Inside Llewyn Davis, des frères Coen (2013).
Introduction:
Je suis un fan inconditionnel de la filmographie des frères Coen. J'ai donc tendance à aduler chacune de leur création, avec un enthousiasme sans faille. Leur cinéma me parle d'une manière toute particulière, car ils font marcher de concert représentation singulière du monde et étonnement existentiel. De film en film, la philosophie mise en place par les cinéastes se décline en tableaux communicants les uns avec les autres. Ils mettent en scène le parcours chaotique de personnages qui cherchent à contrôler leur vie, à donner du sens au monde qui les entoure, à survivre face à des événements destructeurs, dont l'issue est laissée à notre discrétion. Cette approche aporétique de la narration est un jeu de connivence qui contrecarre les pré-conçus du spectateur. S'attendre à ne rien s'attendre.
L'histoire:
A l'aube des sixties, à New York, Llewyn Davis vivote en jouant de la folk que personne ne considère réellement, qui ne lui permet pas même d'avoir un logement, se bat contre la solitude de n'avoir (jamais eu) d'attache avec personne, se marginalise face à un environnement auquel il refuse de s'adapter.
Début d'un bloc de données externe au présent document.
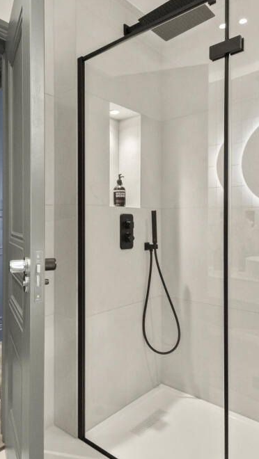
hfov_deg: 44.0
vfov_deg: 71.9
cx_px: 92
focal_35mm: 26
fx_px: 317
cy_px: 225
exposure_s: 1/50
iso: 12800
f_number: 10
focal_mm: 16
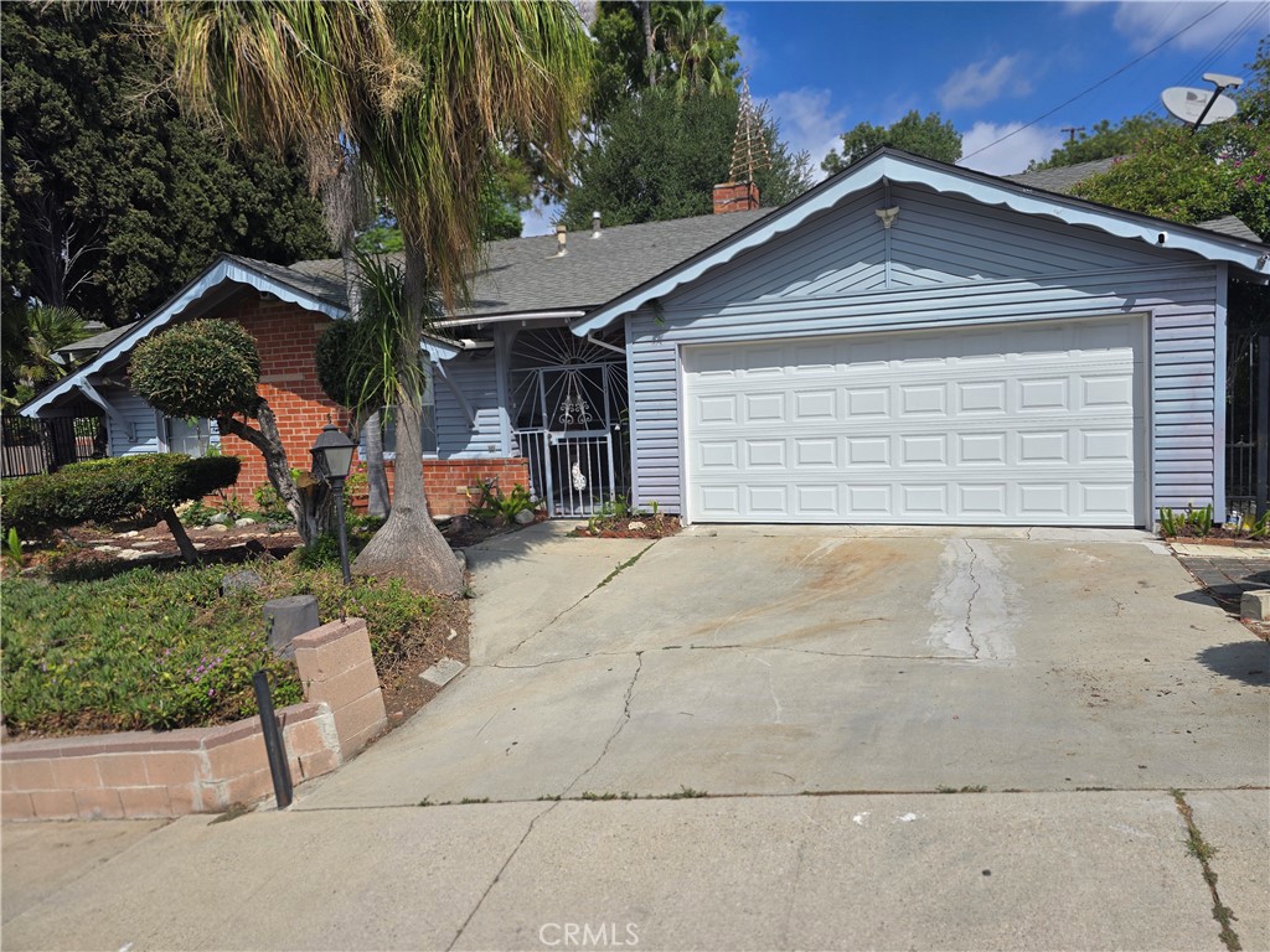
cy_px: 476
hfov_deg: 73.9
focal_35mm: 23
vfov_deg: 58.9
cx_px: 635
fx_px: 844
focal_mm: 6.3
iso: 12
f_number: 1.7
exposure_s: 1/1361
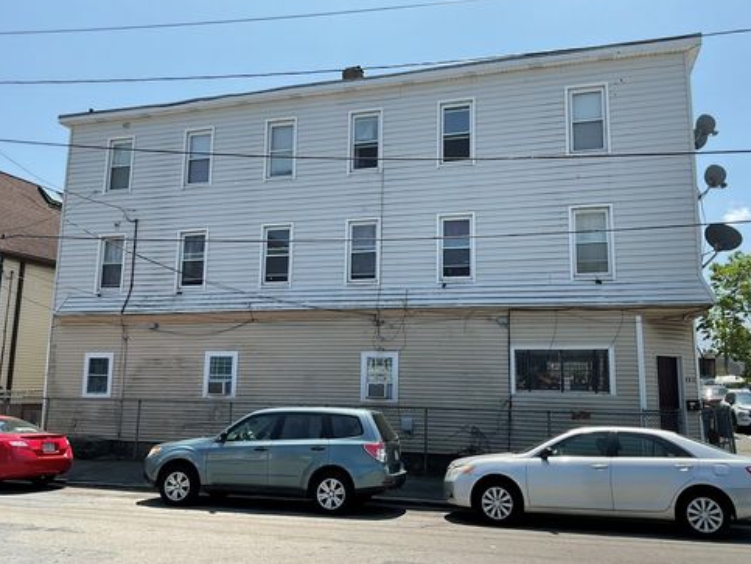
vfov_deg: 46.8
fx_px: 651
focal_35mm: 30
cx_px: 375
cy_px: 277
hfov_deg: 59.9
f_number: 1.8
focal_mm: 3
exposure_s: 1/1577
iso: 16
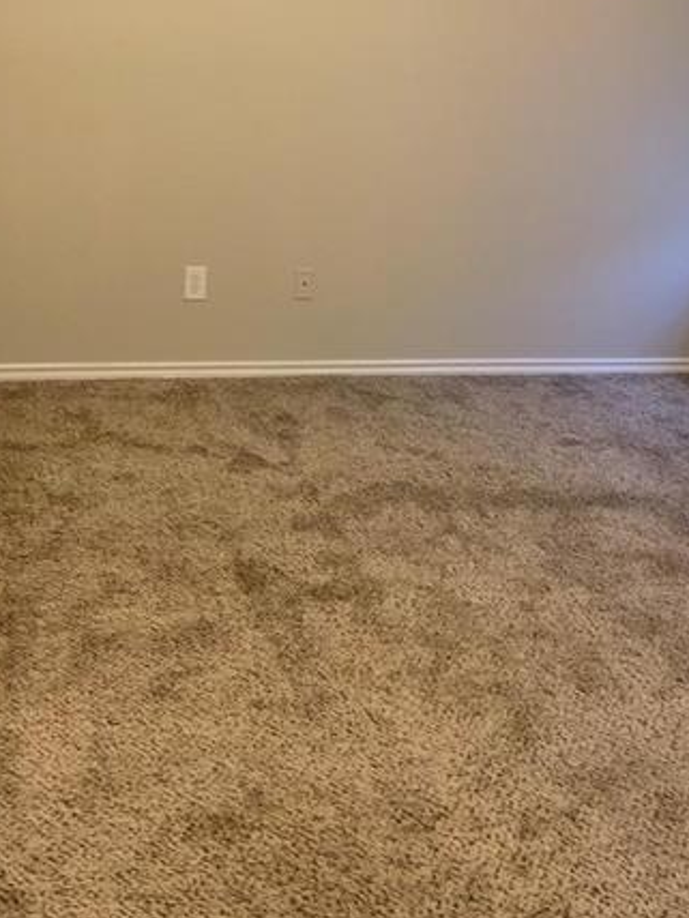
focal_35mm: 52
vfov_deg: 36.1
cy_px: 240
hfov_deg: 28.0
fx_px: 1380
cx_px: 318
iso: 100
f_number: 1.8
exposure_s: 1/60
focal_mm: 3
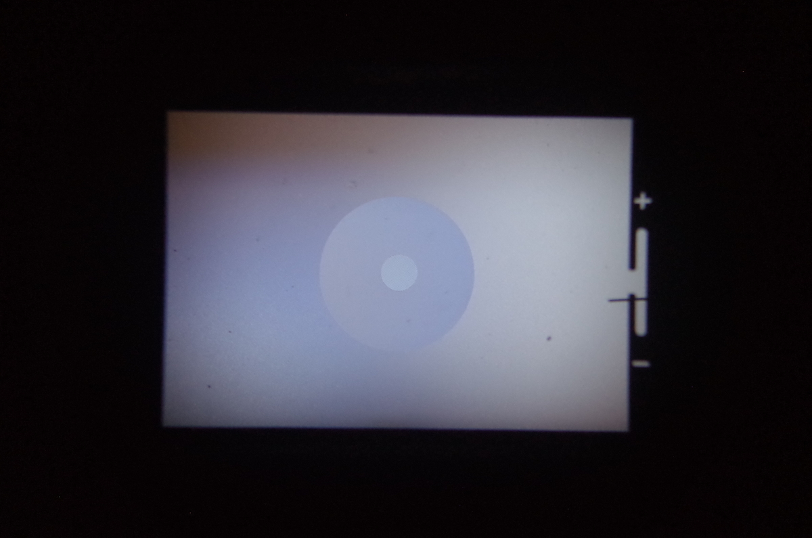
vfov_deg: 37.7
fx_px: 788
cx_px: 406
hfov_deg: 54.5
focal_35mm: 35
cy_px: 269
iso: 1600
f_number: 2.8
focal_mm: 18.3
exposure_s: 1/5
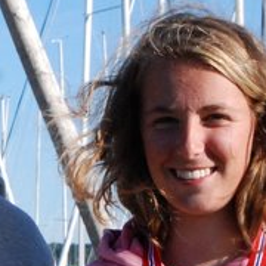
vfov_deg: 7.0
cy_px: 294
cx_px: -25
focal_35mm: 247
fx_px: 2147
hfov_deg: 7.1
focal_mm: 34
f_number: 13
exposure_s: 1/640
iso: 800
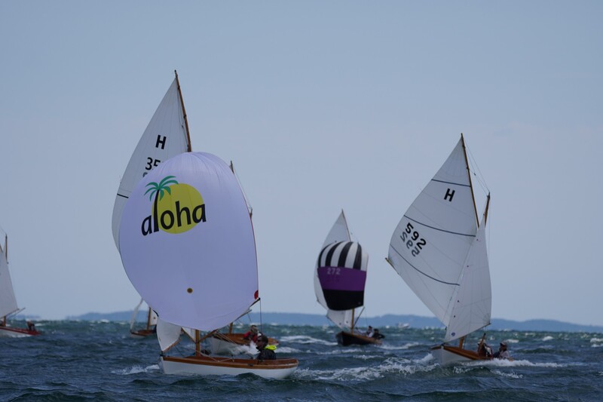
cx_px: 302
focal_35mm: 322
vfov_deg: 4.3
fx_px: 5400
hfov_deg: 6.4
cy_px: 201
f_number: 5.6
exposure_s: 1/1250
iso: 100
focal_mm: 215
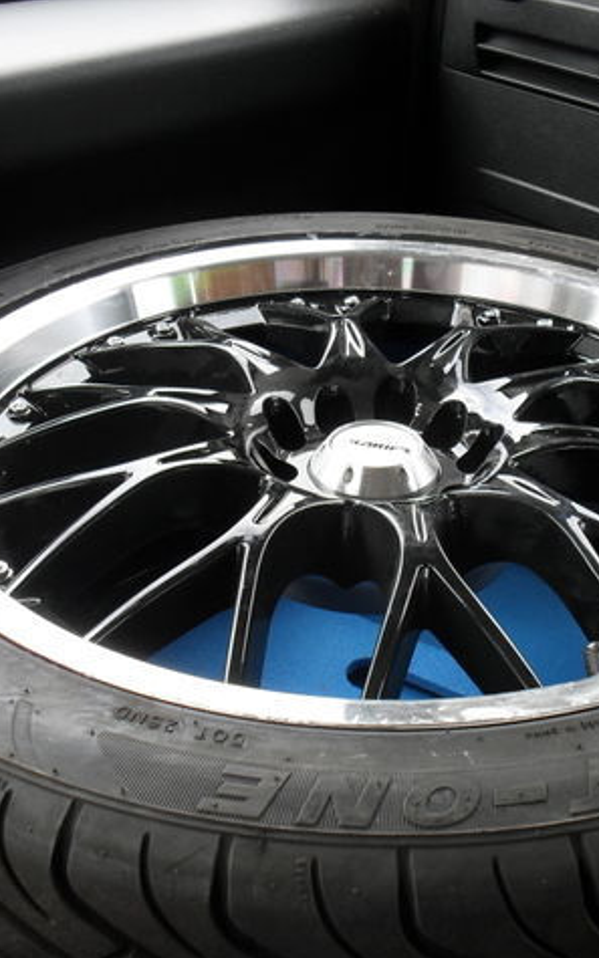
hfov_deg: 25.7
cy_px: 482
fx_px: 1306
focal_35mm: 50
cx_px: 387
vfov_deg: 40.3
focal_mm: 6.3
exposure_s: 1/45
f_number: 3.2
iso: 100
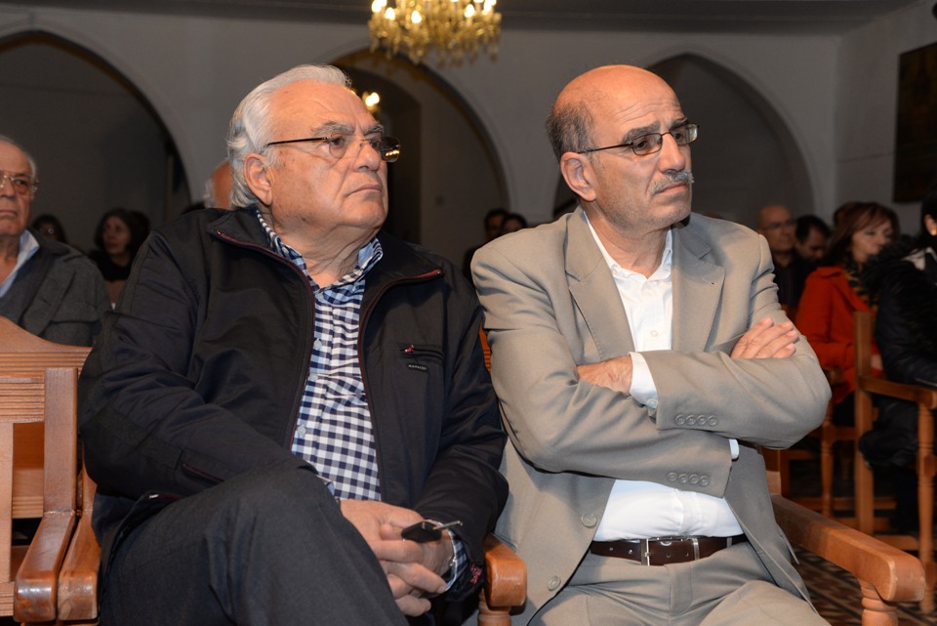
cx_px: 468
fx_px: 1692
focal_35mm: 65
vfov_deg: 20.9
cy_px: 313
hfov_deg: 30.9
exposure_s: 1/100
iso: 1250
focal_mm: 65
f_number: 6.3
Ça vaut le coup parce que:
le film est une évocation minutieuse de l'esprit de l'époque, lorsque les valeurs conservatrices de l'american way of life d'après-guerre le disputaient à l'expression d'une liberté individuelle et sociétale plus exigeante. C'est l'occasion de découvrir la magnifique performance d'Oscar Isaac dans le rôle principal. Mais loin de tomber dans une redite de leur trilogie de l'homme ordinaire (Barton Fink, The Barber, A Serious Man), les frères Coen prennent à bras le corps leur personnage, filmé à pratiquement tous les plans. Le film, par la retenue de son scénario et la subtilité de sa mise en scène, perce l'intimité de cet homme qui fait tout ce qu'il peut, tout ce qu'il sait faire, mais qui n'obtient rien. Il se résigne progressivement à l'idée qu' "exister", c'est peut-être simplement avoir un travail alimentaire et se montrer digne des responsabilités qui lui incombent. Cette thématique suggérée dans des films précédents est plus amplement développée à travers Llewyn. Son histoire est comme bien souvent pour les frères Coen une odyssée vers l'échec, ce mécanisme qui nous morcelle. La plénitude aperçue au bout du tunnel demeure très évasive. Les détails distillés ça et là pour mettre en lumière l'indolente fragilité du personnage ne permettent jamais de rire franchement de lui, et malgré l'infortune qui pèse sur lui, sa témérité de ne jamais s'avouer entièrement vaincu est un pied de nez à ses malheurs. On retrouve ce goût pour l'ambivalence tragi-comique, ce sens de la dérision absolue qui invite le spectateur à sourire de l'angoisse, de la sensation d'absurdité et de la solitude qui immanquablement nous submergent, nous constituent, qui finalement sont les rares liens nous unissent.